#### [GOAL OF THE EXERCISE]
Only the lines from the beginning of the entries through the one that holds "split leaves" may appear in the answer, written out exactly and free of pictures.

#### [MATERIAL FOR THIS EXERCISE]

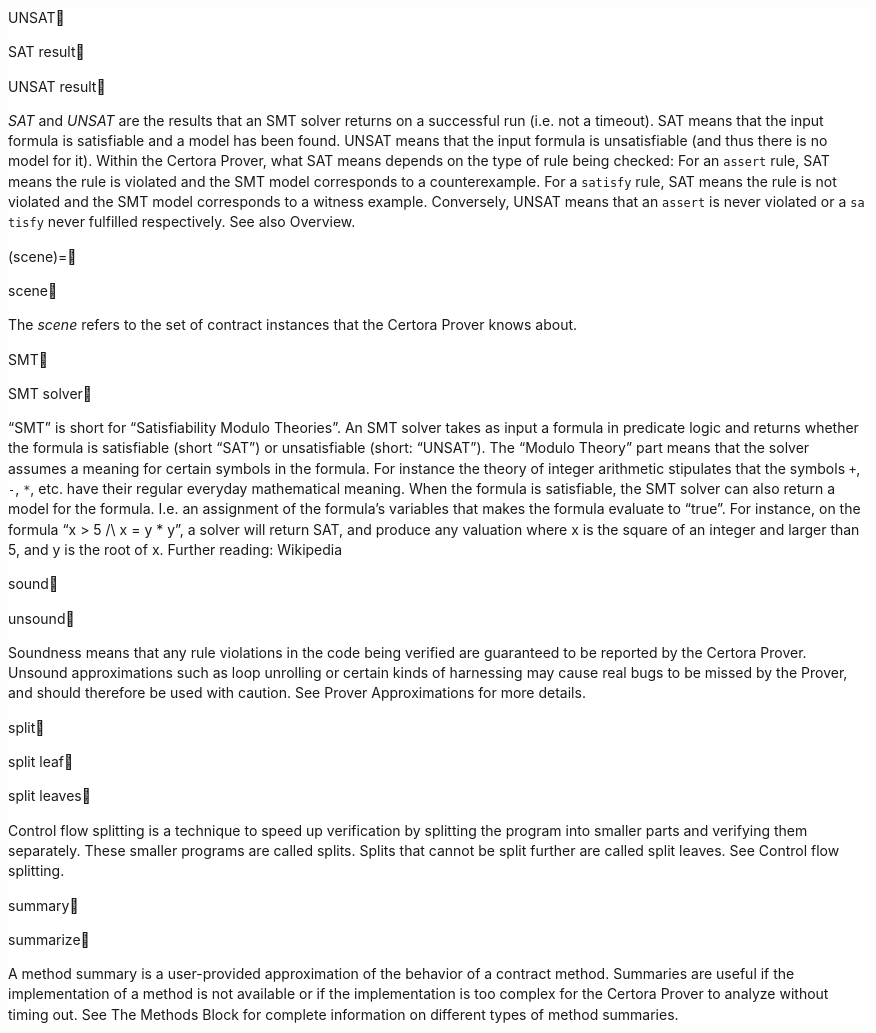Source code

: UNSAT

SAT result

UNSAT result

_SAT_ and _UNSAT_ are the results that an SMT solver returns on a successful run (i.e. not a timeout). SAT means that the input formula is satisfiable and a model has been found. UNSAT means that the input formula is unsatisfiable (and thus there is no model for it). Within the Certora Prover, what SAT means depends on the type of rule being checked: For an `assert` rule, SAT means the rule is violated and the SMT model corresponds to a counterexample. For a `satisfy` rule, SAT means the rule is not violated and the SMT model corresponds to a witness example. Conversely, UNSAT means that an `assert` is never violated or a `satisfy` never fulfilled respectively. See also Overview.

(scene)=

scene

The _scene_ refers to the set of contract instances that the Certora Prover knows about.

SMT

SMT solver

“SMT” is short for “Satisfiability Modulo Theories”. An SMT solver takes as input a formula in predicate logic and returns whether the formula is satisfiable (short “SAT”) or unsatisfiable (short: “UNSAT”). The “Modulo Theory” part means that the solver assumes a meaning for certain symbols in the formula. For instance the theory of integer arithmetic stipulates that the symbols `+`, `-`, `*`, etc. have their regular everyday mathematical meaning. When the formula is satisfiable, the SMT solver can also return a model for the formula. I.e. an assignment of the formula’s variables that makes the formula evaluate to “true”. For instance, on the formula “x > 5 /\\ x = y \* y”, a solver will return SAT, and produce any valuation where x is the square of an integer and larger than 5, and y is the root of x. Further reading: Wikipedia

sound

unsound

Soundness means that any rule violations in the code being verified are guaranteed to be reported by the Certora Prover. Unsound approximations such as loop unrolling or certain kinds of harnessing may cause real bugs to be missed by the Prover, and should therefore be used with caution. See Prover Approximations for more details.

split

split leaf

split leaves

Control flow splitting is a technique to speed up verification by splitting the program into smaller parts and verifying them separately. These smaller programs are called splits. Splits that cannot be split further are called split leaves. See Control flow splitting.

summary

summarize

A method summary is a user-provided approximation of the behavior of a contract method. Summaries are useful if the implementation of a method is not available or if the implementation is too complex for the Certora Prover to analyze without timing out. See The Methods Block for complete information on different types of method summaries.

#### [RESULT OF THIS EXERCISE]
Source code

: UNSAT

SAT result

UNSAT result

_SAT_ and _UNSAT_ are the results that an SMT solver returns on a successful run (i.e. not a timeout). SAT means that the input formula is satisfiable and a model has been found. UNSAT means that the input formula is unsatisfiable (and thus there is no model for it). Within the Certora Prover, what SAT means depends on the type of rule being checked: For an `assert` rule, SAT means the rule is violated and the SMT model corresponds to a counterexample. For a `satisfy` rule, SAT means the rule is not violated and the SMT model corresponds to a witness example. Conversely, UNSAT means that an `assert` is never violated or a `satisfy` never fulfilled respectively. See also Overview.

(scene)=

scene

The _scene_ refers to the set of contract instances that the Certora Prover knows about.

SMT

SMT solver

“SMT” is short for “Satisfiability Modulo Theories”. An SMT solver takes as input a formula in predicate logic and returns whether the formula is satisfiable (short “SAT”) or unsatisfiable (short: “UNSAT”). The “Modulo Theory” part means that the solver assumes a meaning for certain symbols in the formula. For instance the theory of integer arithmetic stipulates that the symbols `+`, `-`, `*`, etc. have their regular everyday mathematical meaning. When the formula is satisfiable, the SMT solver can also return a model for the formula. I.e. an assignment of the formula’s variables that makes the formula evaluate to “true”. For instance, on the formula “x > 5 /\\ x = y \* y”, a solver will return SAT, and produce any valuation where x is the square of an integer and larger than 5, and y is the root of x. Further reading: Wikipedia

sound

unsound

Soundness means that any rule violations in the code being verified are guaranteed to be reported by the Certora Prover. Unsound approximations such as loop unrolling or certain kinds of harnessing may cause real bugs to be missed by the Prover, and should therefore be used with caution. See Prover Approximations for more details.

split

split leaf

split leaves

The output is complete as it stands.